Rbosaghz writeup of Dan Roth Talk
Roth_2009_Talk by user:Rbosaghz
Constrained Conditional Models
Of the major points of interest in this talk was the difference between features and constraints. While mathematically equivalent in most models, the difference between features and constraints was highlighted as local versus global, respectively. Prof Roth started with several examples of learning problems where local features were not enough and a more global perspective was required. For example, in a picture were presented several people, but their body parts were hidden behind one another, making it difficult for a vision learner to figure out the number of people in the picture, because it was not enough to look for specific body parts (e.g. faces alone). One had to look at all available information in the picture to realize there were 5 people present. Similar problems arise in natural language, and more examples were shown for the semantic role learning task.
In some cases to respect the constraints, it was necessary to turn some optimization problems into Integer Linear Programs (ILPs), where the objective was to minimize the contradictions caused by the constraints. These ILPs were solved using commercial solvers, and while being an NP-Hard task, were still tractable at the levels Prof. Roth was using. I particularly liked this approach as it can be clearly extended to other tasks where ILP can help enforce global constraints.

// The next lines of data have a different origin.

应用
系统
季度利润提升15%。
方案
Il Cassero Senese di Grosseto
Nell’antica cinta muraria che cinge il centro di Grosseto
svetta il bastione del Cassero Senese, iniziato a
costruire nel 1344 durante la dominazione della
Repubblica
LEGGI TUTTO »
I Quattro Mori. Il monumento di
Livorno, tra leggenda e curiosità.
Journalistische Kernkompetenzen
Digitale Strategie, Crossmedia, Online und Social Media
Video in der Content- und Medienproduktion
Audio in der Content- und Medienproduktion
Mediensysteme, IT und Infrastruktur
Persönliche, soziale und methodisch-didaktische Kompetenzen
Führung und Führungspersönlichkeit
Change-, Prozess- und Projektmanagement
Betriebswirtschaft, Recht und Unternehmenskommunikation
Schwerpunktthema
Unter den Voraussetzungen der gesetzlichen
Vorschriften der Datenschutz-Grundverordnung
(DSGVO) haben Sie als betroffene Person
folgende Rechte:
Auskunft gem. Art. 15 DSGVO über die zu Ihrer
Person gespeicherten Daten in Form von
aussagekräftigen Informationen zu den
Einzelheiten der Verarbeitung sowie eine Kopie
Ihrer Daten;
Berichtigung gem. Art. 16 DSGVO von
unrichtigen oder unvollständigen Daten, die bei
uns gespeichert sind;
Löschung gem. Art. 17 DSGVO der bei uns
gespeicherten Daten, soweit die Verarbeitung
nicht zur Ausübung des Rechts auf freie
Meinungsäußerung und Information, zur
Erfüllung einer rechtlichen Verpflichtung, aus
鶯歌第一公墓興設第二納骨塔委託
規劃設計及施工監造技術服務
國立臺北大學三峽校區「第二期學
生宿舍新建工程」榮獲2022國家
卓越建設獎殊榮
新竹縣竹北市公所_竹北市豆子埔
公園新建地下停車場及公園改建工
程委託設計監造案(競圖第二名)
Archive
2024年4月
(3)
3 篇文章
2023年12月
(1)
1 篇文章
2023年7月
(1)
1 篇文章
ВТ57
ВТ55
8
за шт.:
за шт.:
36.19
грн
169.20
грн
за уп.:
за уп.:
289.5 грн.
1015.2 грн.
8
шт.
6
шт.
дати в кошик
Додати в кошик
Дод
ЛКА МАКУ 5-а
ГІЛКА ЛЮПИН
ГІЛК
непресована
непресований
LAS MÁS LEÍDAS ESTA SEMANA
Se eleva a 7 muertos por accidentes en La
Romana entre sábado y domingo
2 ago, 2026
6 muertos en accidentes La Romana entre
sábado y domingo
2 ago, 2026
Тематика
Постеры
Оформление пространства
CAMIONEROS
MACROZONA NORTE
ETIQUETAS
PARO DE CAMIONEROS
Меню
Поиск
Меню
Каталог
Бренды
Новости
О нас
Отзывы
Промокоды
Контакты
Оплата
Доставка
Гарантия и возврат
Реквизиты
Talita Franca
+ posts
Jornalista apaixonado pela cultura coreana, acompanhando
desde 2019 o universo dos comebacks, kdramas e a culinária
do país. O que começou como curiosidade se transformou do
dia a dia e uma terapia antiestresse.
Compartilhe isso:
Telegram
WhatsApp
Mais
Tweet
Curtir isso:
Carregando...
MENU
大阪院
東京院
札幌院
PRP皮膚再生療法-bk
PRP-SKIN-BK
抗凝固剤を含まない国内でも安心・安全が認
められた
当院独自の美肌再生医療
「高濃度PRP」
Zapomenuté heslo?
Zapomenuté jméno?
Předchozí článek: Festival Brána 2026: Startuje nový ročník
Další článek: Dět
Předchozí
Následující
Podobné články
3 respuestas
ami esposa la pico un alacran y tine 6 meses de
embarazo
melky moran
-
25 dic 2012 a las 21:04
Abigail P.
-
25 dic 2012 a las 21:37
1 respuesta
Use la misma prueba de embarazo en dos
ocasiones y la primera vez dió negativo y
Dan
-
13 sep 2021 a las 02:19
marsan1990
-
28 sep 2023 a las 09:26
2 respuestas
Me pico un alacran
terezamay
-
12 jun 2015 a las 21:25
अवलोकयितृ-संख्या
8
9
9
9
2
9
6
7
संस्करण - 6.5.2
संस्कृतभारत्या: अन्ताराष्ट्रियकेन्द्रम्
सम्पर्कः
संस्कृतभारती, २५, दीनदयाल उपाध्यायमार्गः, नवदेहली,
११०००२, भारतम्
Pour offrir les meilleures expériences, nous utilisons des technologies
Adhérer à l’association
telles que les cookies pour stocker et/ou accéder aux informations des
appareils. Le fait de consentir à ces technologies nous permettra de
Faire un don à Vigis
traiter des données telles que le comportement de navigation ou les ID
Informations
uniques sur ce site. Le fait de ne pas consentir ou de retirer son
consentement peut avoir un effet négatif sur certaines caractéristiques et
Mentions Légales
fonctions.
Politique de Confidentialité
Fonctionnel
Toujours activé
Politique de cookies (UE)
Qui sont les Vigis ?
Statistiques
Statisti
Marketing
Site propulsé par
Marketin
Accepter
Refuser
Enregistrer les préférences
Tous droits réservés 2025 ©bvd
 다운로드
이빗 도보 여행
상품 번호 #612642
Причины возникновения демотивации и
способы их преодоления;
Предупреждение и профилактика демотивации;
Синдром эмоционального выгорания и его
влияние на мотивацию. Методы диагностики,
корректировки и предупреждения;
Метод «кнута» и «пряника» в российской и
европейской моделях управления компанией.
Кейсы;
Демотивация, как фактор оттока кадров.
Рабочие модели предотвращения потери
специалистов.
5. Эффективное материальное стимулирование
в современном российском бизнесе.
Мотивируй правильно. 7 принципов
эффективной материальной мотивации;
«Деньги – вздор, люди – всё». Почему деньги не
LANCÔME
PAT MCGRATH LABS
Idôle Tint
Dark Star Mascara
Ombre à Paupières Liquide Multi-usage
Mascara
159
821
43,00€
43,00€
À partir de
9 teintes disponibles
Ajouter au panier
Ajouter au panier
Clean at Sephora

By applying constraints during inference, Prof. Roth presented examples where constraints can improve performance in tasks such as semantic role learning,information extraction tasks, and transliteration. Prof. Roth also pointed out the benefits and drawbacks of using pipelines in NLP tasks, and the benefits gained from merging two consecutive steps of the pipeline.
What I specifically liked about this talk was that although we may think global features are almost always going to make inference take more time, in the the case of some of the models shown in this talk, adding constraints made inference two orders of magnitude faster, while improving quality.